Ningirsu responds that his governor will build a temple dedicated to great accomplishments. Gudea is then sent a dream where a giant man – with wings, a crown, and two lions – commanded him to build the E-ninnu temple. Two figures then appear: a woman holding a gold stylus, and a hero holding a lapis lazuli tablet on which he drew the plan of a house. The hero placed bricks in a brick mold and carrying basket, in front of Gudea – while a donkey gestured impatiently with its hoof. After waking, Gudea could not understand the dream so traveled to visit the goddess Nanse by canal for interpretation of the oracle. Gudea stops at several shrines on the route to make offerings to various other deities. Nanse explains that the giant man is her brother Ningirsu, and the woman with the golden stylus is Nisaba goddess of writing, directing him to lay out the temple astronomically aligned with the "holy stars". The hero is Nindub an architect-god surveying the plan of the temple. The donkey was supposed to represent Gudea himself, eager to get on with the building work.

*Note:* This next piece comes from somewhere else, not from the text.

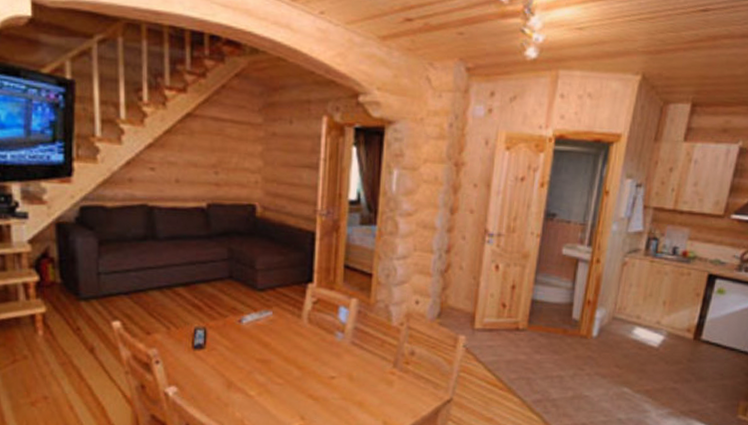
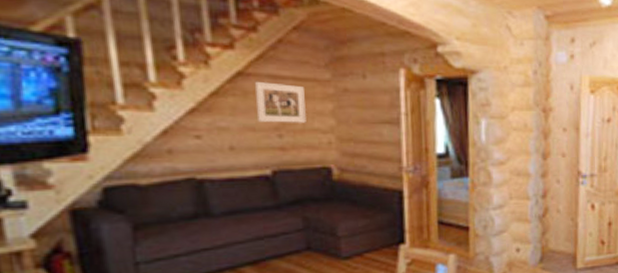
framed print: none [199,122,239,162] -> present [254,81,306,123]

  He is then sent a third dream revealing the different form and character of the temples. The construction of the structure is then detailed with the laying of the foundations, involving participation from the Annanuki including Enki, Nanse, and Bau. Different parts of the temple are described along with its furnishings and the cylinder concludes with a hymn of praise to it.

Cylinder B

The second cylinder begins with a narrative hymn starting with a prayer to the Annanuki. Gudea then announces the house ready for the accommodation of Ningirsu and his wife Bau. Food and drink are prepared, incense is lit and a ceremony is organized to welcome the gods into their home. The city is then judged again and a number of deities are appointed by Enki to fill various positions within the structure. These include a gatekeeper, bailiff, butler, chamberlain, coachman, goatherd, gamekeeper, grain and fisheries inspectors, musicians, armourers and a messenger. After a scene of sacred marriage between Ningirsu and Bau, a seven-day celebration is given by Gudea for Ningirsu with a banquet dedicated to Anu, Enlil and Ninmah (Ninhursag), the major gods of Sumer, who are all in attendance. The text closes with lines of praise for Ningirsu and the Eninnu temple

Preceded by the Kesh temple hymn, the Gudea cylinders are one of the first ritual temple building stories ever recorded.